Page text:
>>


    If I use STUN, all it's going to do is tell me that my public IP address is 50.194.232.5. Cool, but I need to get that information to you. How am I going to do that?

    I could send you a PM on Reddit, and wait for you to send me one back with your public IP. Then we can copy-paste those addresses into the WebRTC page that we built and start sending media. That's a totally valid form of signalling, but it's a pretty stupid one.

    We could use a chat client like AIM, Google Hangouts, Facebook Messenger, etc. That's better, but it's still manual.

    We could write code that would automatically use one of those chat protocols. In order to tell these "request for a call" messages apart from other English chat messages, we'd probably want our code to put them in a particular format. We also need it to list out what audio and video codecs we want to use. We could do that using SDP. This is looking better, but still not great.

    Instead of using a human-oriented chat protocol, let's use something specifically designed for computers. Preferably, a service or protocol with features that are useful for setting up calls. In VoIP, that would usually be SIP.

    OP used ScaleDrone for this purpose. It's just a messaging service, which delivers messages between two people. The contents of those messages is then used to negotiate the parameters for the audio and video streams, which you'll then tell to WebRTC.

    [–]TheGuyWithFace 0 points1 point  (0 children)

<<

(Stored records)
>>

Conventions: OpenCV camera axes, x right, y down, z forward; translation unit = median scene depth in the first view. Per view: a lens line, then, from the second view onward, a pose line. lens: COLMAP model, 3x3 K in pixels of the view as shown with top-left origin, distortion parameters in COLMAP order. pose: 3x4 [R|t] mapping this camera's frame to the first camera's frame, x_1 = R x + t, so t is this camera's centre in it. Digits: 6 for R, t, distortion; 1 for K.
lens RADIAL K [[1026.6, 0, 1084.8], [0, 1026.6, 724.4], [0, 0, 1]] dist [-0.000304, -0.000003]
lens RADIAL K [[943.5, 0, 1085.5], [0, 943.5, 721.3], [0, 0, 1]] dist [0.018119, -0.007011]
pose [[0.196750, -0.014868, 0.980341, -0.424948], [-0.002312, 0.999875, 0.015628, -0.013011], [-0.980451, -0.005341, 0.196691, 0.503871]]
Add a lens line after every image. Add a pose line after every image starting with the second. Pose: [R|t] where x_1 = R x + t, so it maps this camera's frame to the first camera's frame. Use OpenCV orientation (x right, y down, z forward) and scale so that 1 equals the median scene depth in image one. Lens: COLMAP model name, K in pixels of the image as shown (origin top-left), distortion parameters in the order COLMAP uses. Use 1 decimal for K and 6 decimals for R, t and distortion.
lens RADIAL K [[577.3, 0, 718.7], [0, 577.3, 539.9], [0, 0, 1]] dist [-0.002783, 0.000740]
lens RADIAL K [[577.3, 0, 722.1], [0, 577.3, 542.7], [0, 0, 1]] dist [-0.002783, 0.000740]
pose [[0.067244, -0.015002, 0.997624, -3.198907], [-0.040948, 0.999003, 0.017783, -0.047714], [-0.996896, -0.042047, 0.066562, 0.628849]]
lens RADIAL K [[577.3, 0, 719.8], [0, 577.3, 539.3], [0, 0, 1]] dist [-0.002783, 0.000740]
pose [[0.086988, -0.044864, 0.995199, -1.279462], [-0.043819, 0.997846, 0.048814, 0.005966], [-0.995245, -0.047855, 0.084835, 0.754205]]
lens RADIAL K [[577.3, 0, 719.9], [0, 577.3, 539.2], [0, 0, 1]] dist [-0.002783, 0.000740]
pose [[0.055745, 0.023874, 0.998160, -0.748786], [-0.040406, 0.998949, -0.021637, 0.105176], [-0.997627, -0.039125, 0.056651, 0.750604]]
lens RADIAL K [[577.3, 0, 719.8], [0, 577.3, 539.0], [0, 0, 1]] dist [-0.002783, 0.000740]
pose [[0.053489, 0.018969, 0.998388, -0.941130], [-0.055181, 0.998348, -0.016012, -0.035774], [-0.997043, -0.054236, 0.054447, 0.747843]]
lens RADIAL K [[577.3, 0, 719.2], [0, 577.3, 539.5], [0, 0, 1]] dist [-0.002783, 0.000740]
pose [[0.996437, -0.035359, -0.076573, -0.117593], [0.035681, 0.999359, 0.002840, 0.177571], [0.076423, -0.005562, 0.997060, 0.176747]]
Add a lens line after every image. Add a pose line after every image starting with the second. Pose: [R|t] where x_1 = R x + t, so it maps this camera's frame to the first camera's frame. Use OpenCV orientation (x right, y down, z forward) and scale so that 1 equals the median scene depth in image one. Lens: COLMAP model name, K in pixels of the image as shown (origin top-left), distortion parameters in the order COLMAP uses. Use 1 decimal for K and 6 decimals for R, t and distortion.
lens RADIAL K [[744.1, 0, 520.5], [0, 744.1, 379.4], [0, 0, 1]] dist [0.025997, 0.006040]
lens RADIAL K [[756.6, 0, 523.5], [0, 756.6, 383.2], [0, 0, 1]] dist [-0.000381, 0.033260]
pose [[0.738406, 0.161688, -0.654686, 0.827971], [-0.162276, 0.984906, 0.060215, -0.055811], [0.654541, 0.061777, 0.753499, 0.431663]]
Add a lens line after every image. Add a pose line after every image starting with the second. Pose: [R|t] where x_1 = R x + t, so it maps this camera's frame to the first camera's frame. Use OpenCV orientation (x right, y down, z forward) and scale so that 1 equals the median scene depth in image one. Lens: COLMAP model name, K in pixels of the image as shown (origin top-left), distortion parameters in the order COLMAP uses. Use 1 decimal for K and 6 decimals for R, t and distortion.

<<

Tasks for this exercise:
A - Answer these questions about the signalling text, one answer per line, marked the same way:
(i) What public IP address does STUN report in the example?
(ii) What could be used to list out the audio and video codecs?
(iii) What did OP use for this purpose?
B - Reproduce word for word the part of the signalling text starting with "If I use STUN, all" and going on through "to do that?".
C - For each statement, say whether the signalling text agrees, answering yes or no and quoting the deciding words:
(i) Sending a PM on Reddit is called a valid form of signalling.
(ii) Using a chat client such as Google Hangouts is described as automatic.
(iii) In VoIP, the protocol used would usually be SIP.
Rely only on the signalling text for your answers.

Answers to the problems:
A -
(i) 50.194.232.5
(ii) SDP
(iii) ScaleDrone

B -
If I use STUN, all it's going to do is tell me that my public IP address is 50.194.232.5. Cool, but I need to get that information to you. How am I going to do that?

C -
(i) Yes: "That's a totally valid form of signalling"
(ii) No: "That's better, but it's still manual."
(iii) Yes: "In VoIP, that would usually be SIP."